Saved data entries
··········

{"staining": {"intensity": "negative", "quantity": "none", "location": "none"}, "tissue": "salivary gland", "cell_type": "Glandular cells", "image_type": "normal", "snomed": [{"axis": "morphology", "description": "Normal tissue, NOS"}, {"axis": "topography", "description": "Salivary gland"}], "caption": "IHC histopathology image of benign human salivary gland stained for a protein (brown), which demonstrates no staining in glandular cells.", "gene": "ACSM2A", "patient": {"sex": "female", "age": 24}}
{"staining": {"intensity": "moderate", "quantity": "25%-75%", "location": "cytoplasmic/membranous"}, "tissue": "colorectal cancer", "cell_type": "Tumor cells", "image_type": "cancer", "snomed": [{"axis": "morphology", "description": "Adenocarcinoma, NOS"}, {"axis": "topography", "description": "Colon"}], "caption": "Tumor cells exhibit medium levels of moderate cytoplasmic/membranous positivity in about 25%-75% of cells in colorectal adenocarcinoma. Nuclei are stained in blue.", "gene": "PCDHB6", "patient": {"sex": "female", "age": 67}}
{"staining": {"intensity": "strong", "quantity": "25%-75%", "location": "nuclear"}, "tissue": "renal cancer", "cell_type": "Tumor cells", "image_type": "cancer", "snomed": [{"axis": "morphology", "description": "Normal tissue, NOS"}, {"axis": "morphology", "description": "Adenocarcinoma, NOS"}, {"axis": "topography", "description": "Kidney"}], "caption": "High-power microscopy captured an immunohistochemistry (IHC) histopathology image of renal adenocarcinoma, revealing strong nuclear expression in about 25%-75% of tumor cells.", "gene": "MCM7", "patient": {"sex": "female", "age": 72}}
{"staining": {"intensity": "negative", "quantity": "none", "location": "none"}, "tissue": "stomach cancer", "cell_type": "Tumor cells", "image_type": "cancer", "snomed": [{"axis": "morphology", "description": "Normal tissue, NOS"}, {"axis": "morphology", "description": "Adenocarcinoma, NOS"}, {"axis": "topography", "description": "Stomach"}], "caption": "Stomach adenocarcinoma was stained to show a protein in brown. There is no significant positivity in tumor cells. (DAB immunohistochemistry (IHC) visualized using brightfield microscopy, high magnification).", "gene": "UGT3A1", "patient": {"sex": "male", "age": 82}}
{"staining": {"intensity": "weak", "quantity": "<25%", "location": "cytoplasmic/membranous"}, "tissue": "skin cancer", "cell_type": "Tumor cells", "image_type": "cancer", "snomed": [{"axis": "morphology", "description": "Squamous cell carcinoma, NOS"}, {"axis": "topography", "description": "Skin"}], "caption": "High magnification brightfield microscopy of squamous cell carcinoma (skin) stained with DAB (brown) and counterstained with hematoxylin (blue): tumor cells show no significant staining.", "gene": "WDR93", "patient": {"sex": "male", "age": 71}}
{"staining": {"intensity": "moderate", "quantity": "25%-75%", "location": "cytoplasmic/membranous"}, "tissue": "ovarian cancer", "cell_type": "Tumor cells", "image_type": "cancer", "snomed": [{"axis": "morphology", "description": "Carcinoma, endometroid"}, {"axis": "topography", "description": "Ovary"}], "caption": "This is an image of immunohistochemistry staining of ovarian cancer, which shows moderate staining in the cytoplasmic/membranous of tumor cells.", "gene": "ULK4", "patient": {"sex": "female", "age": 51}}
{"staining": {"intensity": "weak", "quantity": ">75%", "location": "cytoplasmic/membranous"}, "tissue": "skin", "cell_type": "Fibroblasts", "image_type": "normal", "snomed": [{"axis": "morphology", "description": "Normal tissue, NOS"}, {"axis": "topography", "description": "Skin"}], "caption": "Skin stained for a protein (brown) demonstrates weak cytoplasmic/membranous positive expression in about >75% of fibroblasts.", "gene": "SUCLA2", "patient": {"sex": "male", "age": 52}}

··········

WORK REQUEST:
Lines holding the word "none" should be copied from the entries above.

YOUR SOLUTION:
{"staining": {"intensity": "negative", "quantity": "none", "location": "none"}, "tissue": "salivary gland", "cell_type": "Glandular cells", "image_type": "normal", "snomed": [{"axis": "morphology", "description": "Normal tissue, NOS"}, {"axis": "topography", "description": "Salivary gland"}], "caption": "IHC histopathology image of benign human salivary gland stained for a protein (brown), which demonstrates no staining in glandular cells.", "gene": "ACSM2A", "patient": {"sex": "female", "age": 24}}
{"staining": {"intensity": "negative", "quantity": "none", "location": "none"}, "tissue": "stomach cancer", "cell_type": "Tumor cells", "image_type": "cancer", "snomed": [{"axis": "morphology", "description": "Normal tissue, NOS"}, {"axis": "morphology", "description": "Adenocarcinoma, NOS"}, {"axis": "topography", "description": "Stomach"}], "caption": "Stomach adenocarcinoma was stained to show a protein in brown. There is no significant positivity in tumor cells. (DAB immunohistochemistry (IHC) visualized using brightfield microscopy, high magnification).", "gene": "UGT3A1", "patient": {"sex": "male", "age": 82}}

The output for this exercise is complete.